Official 1st day of being unemployed

So it appears it is time for me to figure out what I want to do next. I was laid off on Friday from my job of 2 years and 8 months. Deep down I knew this was going to happen. After about a year the person that hired me left for a much better job. I went for about 6 months with no boss than a new Executive Director was hired. From almost day one I knew this was not a match made in heaven but I was going to stick it out and try. About 6 months after he started I was given a new office and a new boss. Cool. Well not really. Let’s just say I am more sad about loosing my health insurance than my job at this point in life. I love the clients that I worked for. They are the reason I was sticking around, well them and some amazing volunteers. I wanted to believe in the end it would all get better because of them. I still hope it does. But for now, it is not something I am going to spent time worrying about. I am going to look forward and figure out what is next for me.

What do I want to be when I grow up? Damn good question. One that I am going to try to answer with this time off. I have been in this spot before and just taken the first job offered because it was a job and regret it. Not this time (unless I am so poor that I HAVE to, but I don’t think it is going to come to that). For starters I have an AMAZING group of friends that have been super encouraging and willing to help. My inbox was flooded with helpful links, job postings, and words of encouragement over the weekend. Keep it coming friends, you all are truly the best. All is welcome and I will be taking your offers of help with figuring out what is next.

I am going to spend some serious time asking myself what I really do want to do. What makes me happy and can I make money doing it? Am I brave enough to work for myself? Do I need an office? I am going to ask my friends what they see in me. What do they see that I am good at doing? How do I get a job doing that? Or create one? Do I want to stay in nonprofit? I am also going to use this blog to help answer some of those questions.
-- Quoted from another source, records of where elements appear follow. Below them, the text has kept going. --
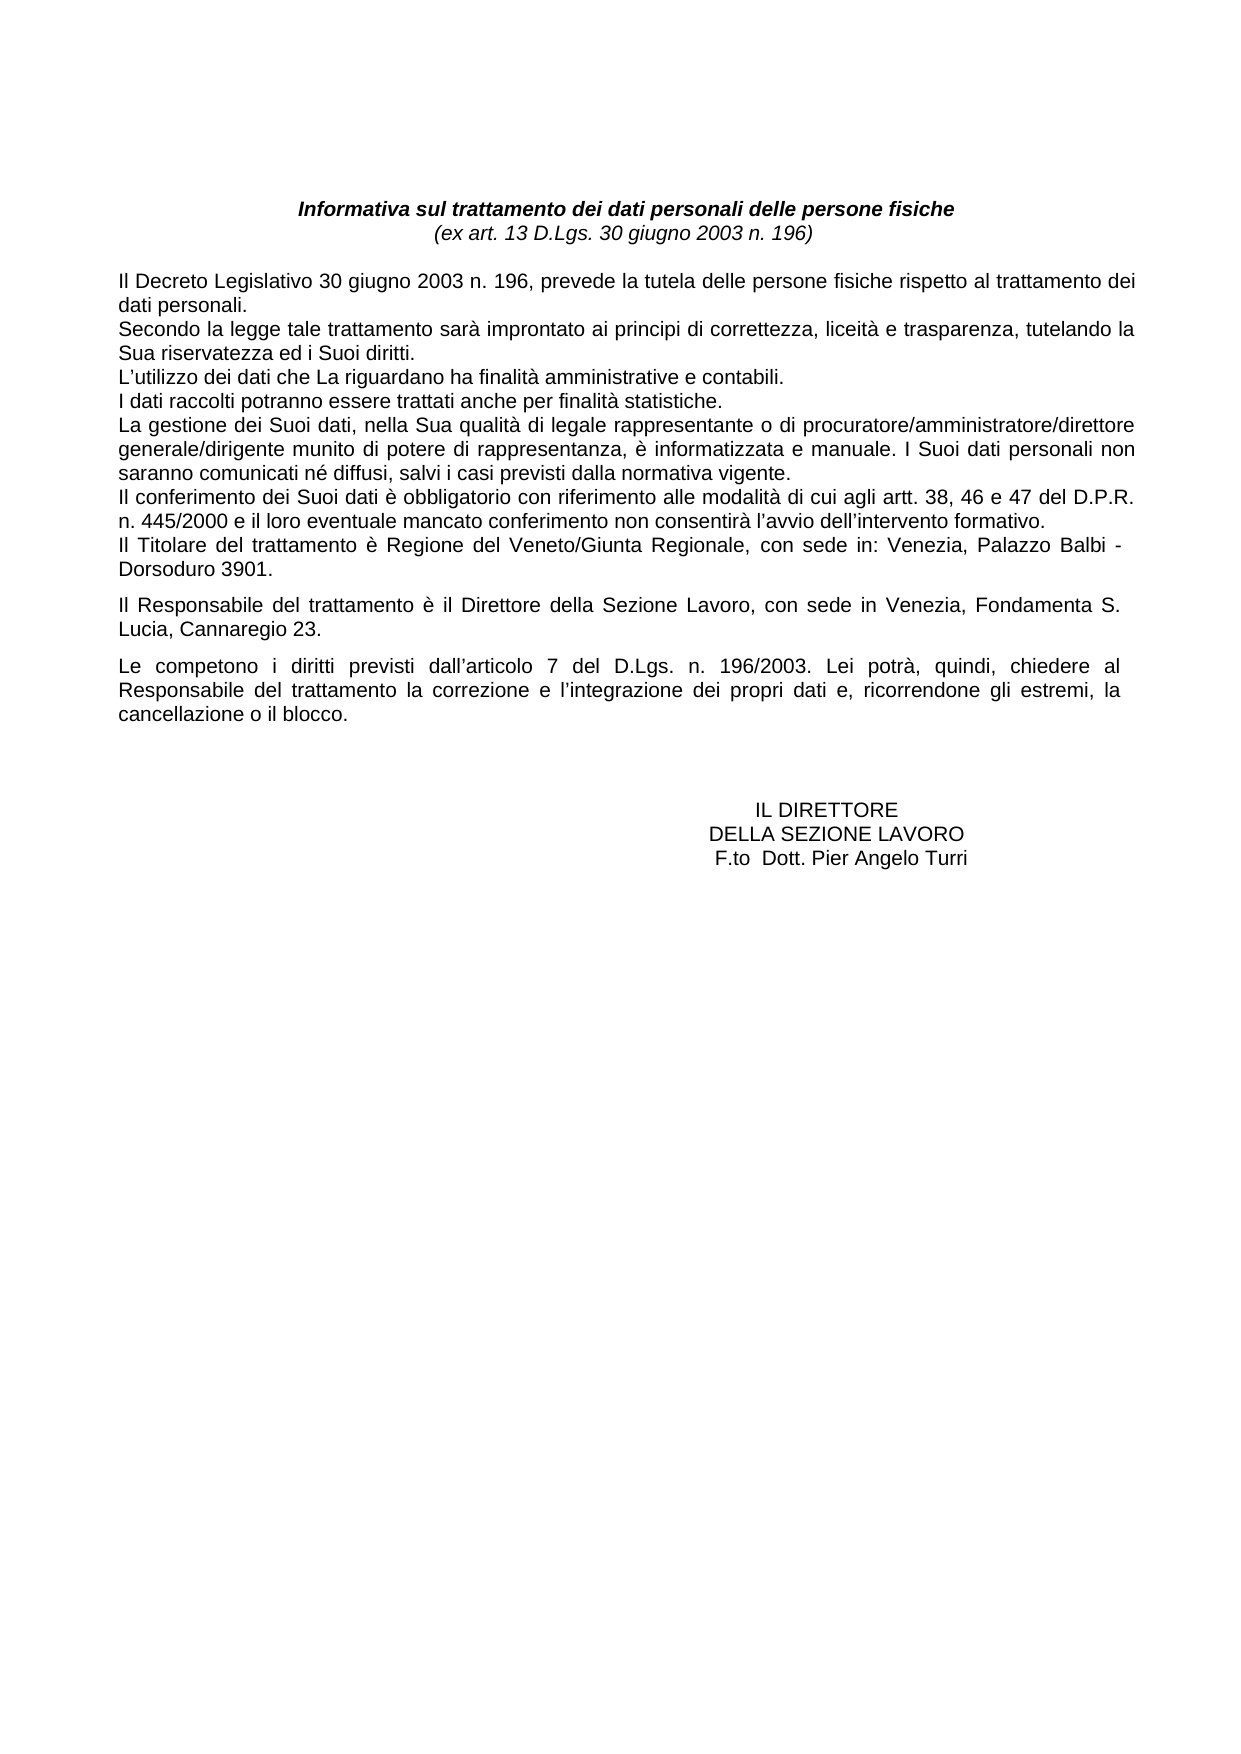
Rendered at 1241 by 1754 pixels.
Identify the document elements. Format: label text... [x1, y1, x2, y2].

text La gestione dei Suoi dati, nella Sua qualità di legale rappresentante o di procuratore/amministratore/direttore generale/dirigente munito di potere di rappresentanza, è informatizzata e manuale. I Suoi dati personali non saranno comunicati né diffusi, salvi i casi previsti dalla normativa vigente. [118, 413, 1137, 485]
text Informativa sul trattamento dei dati personali delle persone fisiche [118, 197, 1137, 221]
text DELLA SEZIONE LAVORO [709, 822, 1122, 846]
text Il Titolare del trattamento è Regione del Veneto/Giunta Regionale, con sede in: Venezia, Palazzo Balbi - Dorsoduro 3901. [118, 533, 1122, 581]
text I dati raccolti potranno essere trattati anche per finalità statistiche. [118, 389, 1137, 413]
text Le competono i diritti previsti dall’articolo 7 del D.Lgs. n. 196/2003. Lei potrà, quindi, chiedere al Responsabile del trattamento la correzione e l’integrazione dei propri dati e, ricorrendone gli estremi, la cancellazione o il blocco. [118, 653, 1122, 725]
text Il conferimento dei Suoi dati è obbligatorio con riferimento alle modalità di cui agli artt. 38, 46 e 47 del D.P.R. n. 445/2000 e il loro eventuale mancato conferimento non consentirà l’avvio dell’intervento formativo. [118, 485, 1137, 533]
text F.to Dott. Pier Angelo Turri [709, 846, 1122, 870]
text Il Decreto Legislativo 30 giugno 2003 n. 196, prevede la tutela delle persone fisiche rispetto al trattamento dei dati personali. [118, 269, 1137, 317]
text (ex art. 13 D.Lgs. 30 giugno 2003 n. 196) [118, 221, 1137, 245]
text IL DIRETTORE [709, 798, 1122, 822]
text Il Responsabile del trattamento è il Direttore della Sezione Lavoro, con sede in Venezia, Fondamenta S. Lucia, Cannaregio 23. [118, 593, 1122, 641]
text L’utilizzo dei dati che La riguardano ha finalità amministrative e contabili. [118, 365, 1137, 389]
text Secondo la legge tale trattamento sarà improntato ai principi di correttezza, liceità e trasparenza, tutelando la Sua riservatezza ed i Suoi diritti. [118, 317, 1137, 365]
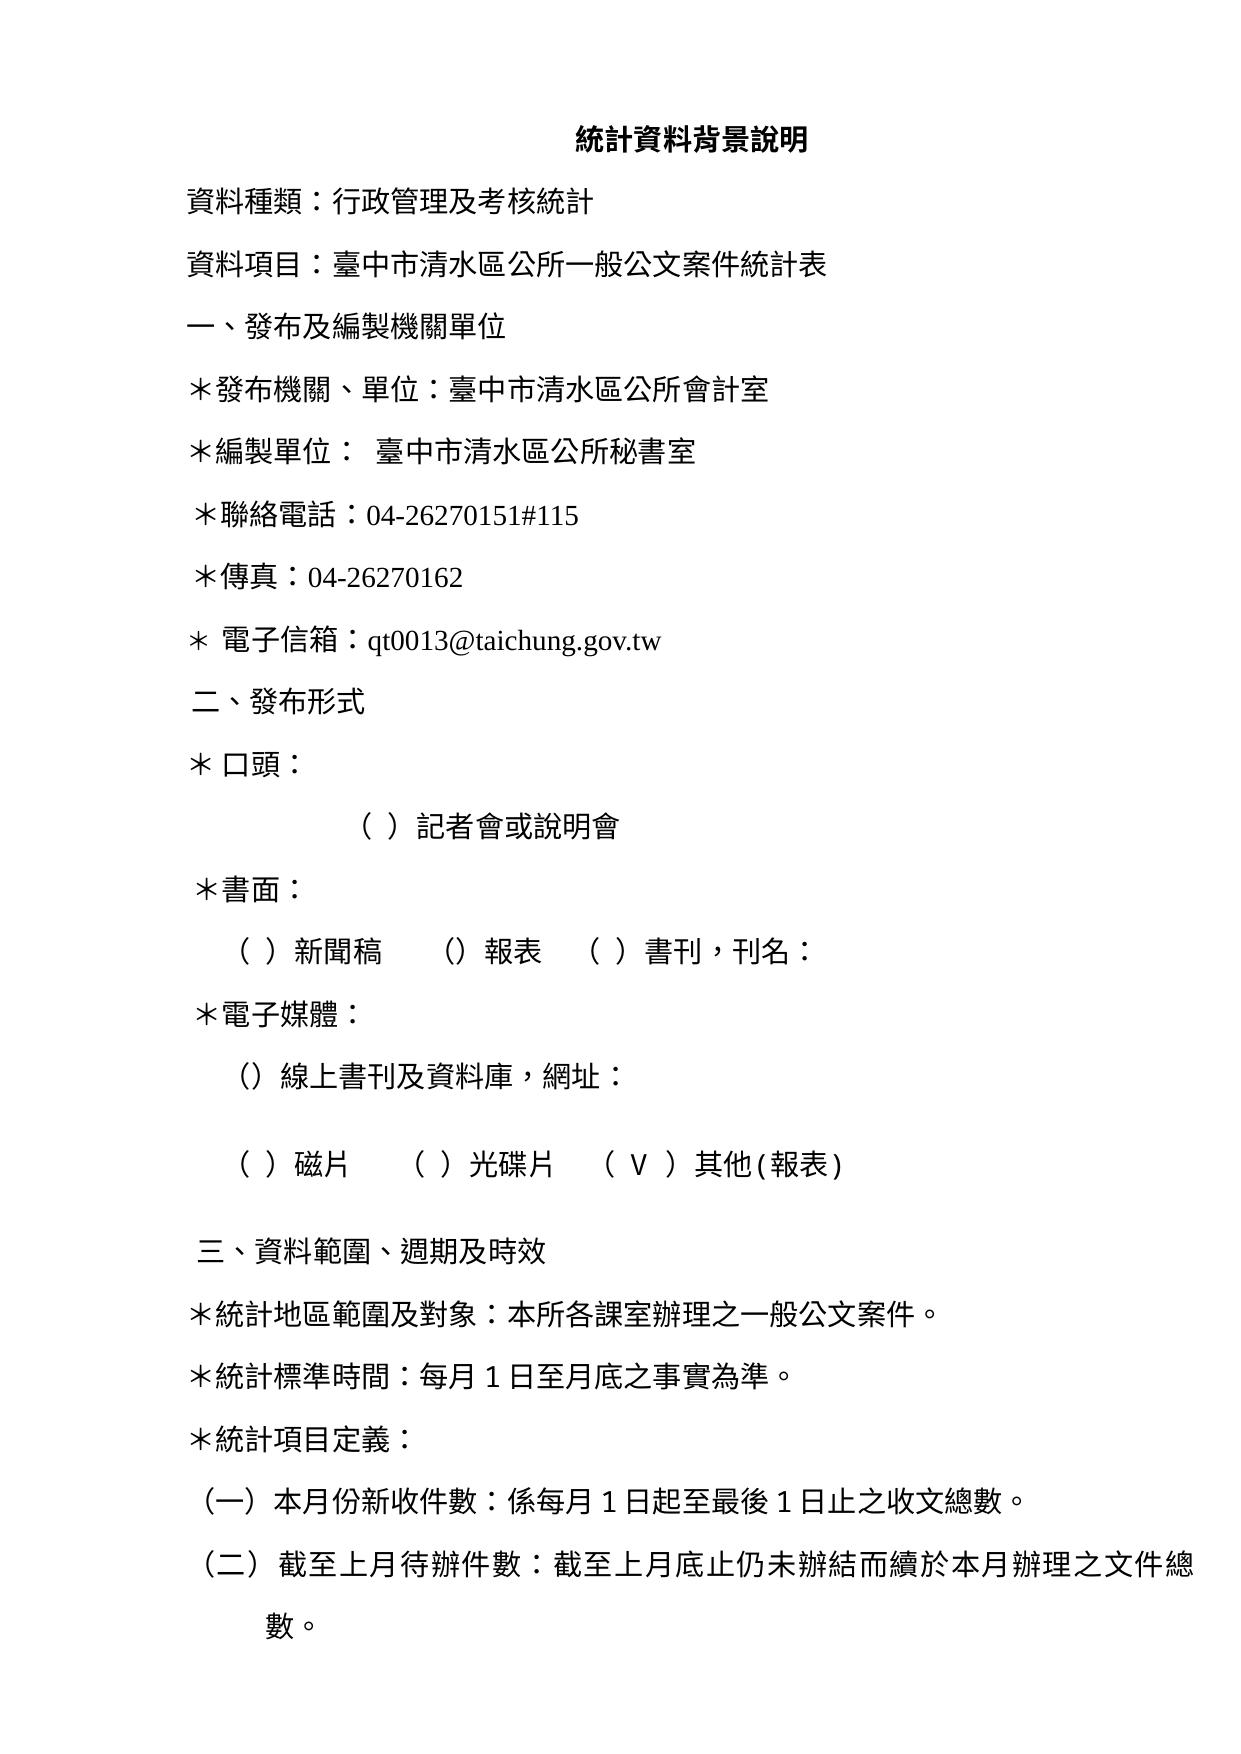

As well as document what I am doing day-to-day. So here goes nothing….

Day 1:

Cleaned out my old office. Got rid of a lot of junk that I had been accumulating and still have more to go though. My wonderful mother went with me. She keeps me from saying stupid things that might get me in to trouble.
Dug out the old laptop (had a work one so did not need my old friend). Cleaned it up a bit and I am now crossing my fingers that is stays working.
Hang out with family. Talked about being crafty with them and how to make some money doing that. More to come in this.
Helped sister prepare for an art project
Propagated some Hydrangeas (will up date on this)
Took nephew on walk. This was by far on of the best things I did all day.
Started blogging again.

I was supposed to go on a bike ride but the rain happened so the ride did not. I have one on the calendar for tomorrow. Guess you will have to check back to see if it happened.

Now it is time to sleep. I have an 8am meeting.